In 1997, the mayor of Port Stephens, Bruce MacKenzie, “headbutted his de facto wife until his nose bled” and “beat her head against a tiled floor”, according to a newspaper report from that time.
Nearly two decades later, Cr MacKenzie opened a domestic violence shelter in the NSW central coast town where he is mayor.
The town’s council, with Cr Mackenzie’s proud endorsement, decided it would be called The Bruce MacKenzie Centre for Victims of Domestic Violence.
You read that right.
Perhaps if the centre was set up to corrale perpetrators of domestic violence, the name would work. The Bruce MacKenzie Centre to Keep Domestic Violence Offenders Away From The Rest Of Us doesn’t have quite the same ring to it but would certainly make more sense.
Unsurprisingly the people of Port Stephens and beyond were less than impressed with the decision. A petition was launched by domestic violence support group The RED HEART Campaign, insisting that the mayor remove his name from the centre. The council, it said, “completely disregarded MacKenzie’s abusive past [by] rewarding him with naming rights on a crisis shelter for vulnerable women escaping violent men.”
Mr MacKenzie responded with the sort of measured reply one might expect from a man accused of giving his wife a bleeding nose. His detractors, he said could “jump in the creek”, according to The Daily Telegraph.
As convenient as that might have been for Mr MacKenzie – would have saved him headbutting them – domestic violence support advocates declined this directive. And as the public outcry reached a peak, he agreed to remove his name from the centre.
Cr MacKenzie said he did not want anything to “overshadow” the establishment of the facility and he thought it was more appropriate the refuge be named after “an individual who has made a significant contribution to women’s issues in Port Stephens”, a release from the council read. Cr McKenzie also insisted it was the council’s idea, not his, to put his name on the centre. And he said the 1997 incident with his wife was a ‘misunderstanding’ and that he “tackled” rather than headbutted.
So that’s all right then.
But Cr MacKenzie was unable to resist adding, with the tone of a man who doesn’t like to lose, that “other than me, would this destination for domestic violence have happened? The answer is no.”

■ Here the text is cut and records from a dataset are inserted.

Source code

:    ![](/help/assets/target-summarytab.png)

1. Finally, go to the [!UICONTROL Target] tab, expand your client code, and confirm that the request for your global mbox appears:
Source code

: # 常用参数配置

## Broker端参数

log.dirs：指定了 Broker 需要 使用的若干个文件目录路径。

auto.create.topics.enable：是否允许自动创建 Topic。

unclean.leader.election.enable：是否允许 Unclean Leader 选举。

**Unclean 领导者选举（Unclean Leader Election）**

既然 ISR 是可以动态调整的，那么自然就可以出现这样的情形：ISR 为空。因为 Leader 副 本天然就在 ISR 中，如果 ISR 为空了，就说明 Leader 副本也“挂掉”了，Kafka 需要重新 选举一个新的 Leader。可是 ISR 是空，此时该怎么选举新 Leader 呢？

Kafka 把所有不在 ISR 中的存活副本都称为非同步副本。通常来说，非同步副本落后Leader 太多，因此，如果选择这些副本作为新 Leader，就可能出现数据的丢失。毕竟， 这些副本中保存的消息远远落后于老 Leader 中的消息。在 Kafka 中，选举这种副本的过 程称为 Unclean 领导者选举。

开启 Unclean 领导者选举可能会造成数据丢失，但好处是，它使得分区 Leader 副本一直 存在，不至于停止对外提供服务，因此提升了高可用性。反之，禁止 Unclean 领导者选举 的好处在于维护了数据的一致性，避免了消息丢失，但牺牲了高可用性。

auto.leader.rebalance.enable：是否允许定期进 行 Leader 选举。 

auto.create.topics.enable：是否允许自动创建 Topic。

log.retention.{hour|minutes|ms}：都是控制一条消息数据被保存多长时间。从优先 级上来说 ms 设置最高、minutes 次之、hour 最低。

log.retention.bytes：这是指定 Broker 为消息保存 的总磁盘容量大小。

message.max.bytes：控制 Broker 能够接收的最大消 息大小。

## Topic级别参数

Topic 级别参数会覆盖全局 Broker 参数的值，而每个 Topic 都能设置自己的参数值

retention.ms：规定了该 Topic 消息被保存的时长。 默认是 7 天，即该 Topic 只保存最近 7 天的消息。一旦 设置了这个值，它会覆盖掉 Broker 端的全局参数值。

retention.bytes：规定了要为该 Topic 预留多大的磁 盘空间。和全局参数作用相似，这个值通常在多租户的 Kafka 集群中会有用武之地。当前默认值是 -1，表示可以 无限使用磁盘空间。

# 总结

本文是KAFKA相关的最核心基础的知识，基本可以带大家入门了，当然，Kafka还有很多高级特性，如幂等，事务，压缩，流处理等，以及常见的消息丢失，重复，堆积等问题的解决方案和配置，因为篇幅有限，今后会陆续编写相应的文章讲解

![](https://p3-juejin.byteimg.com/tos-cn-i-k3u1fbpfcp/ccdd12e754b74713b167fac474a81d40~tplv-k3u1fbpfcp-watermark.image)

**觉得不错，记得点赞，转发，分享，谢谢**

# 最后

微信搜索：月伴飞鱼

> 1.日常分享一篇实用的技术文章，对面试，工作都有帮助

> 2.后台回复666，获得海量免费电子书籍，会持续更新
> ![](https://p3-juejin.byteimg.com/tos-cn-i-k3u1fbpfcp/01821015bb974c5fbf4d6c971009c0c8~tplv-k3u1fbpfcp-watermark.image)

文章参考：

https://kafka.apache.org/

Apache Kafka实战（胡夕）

Actually the answer to this entire, sorry incident, Cr MacKenzie, is a resounding no from all corners. No, you do not deserve special credit for helping to set up a shelter for women in a town that has two and a half times the NSW average of domestic violence. It should be mandatory and a given in every town in Australia and built a long time ago. And no, you certainly don’t get the right to put your name on it when it does materialise, given your appalling background. Certainly not when you dismiss your offending as a mere ‘misunderstanding”’
Let there be no misunderstanding about this. A person is allowed to move forward from committing an act like Cr MacKenzie’s. We all deserve forgiveness if we prove ourselves to have been reformed. But your redemption comes with an enormous and unimpeachable caveat: it must be one of total humility. It is never, ever about you. It’s about your victim and victims everywhere. You forfeit your right to any glory that veers anywhere near the thing you did. End of story.
And if you don’t like it, you know exactly where you can jump.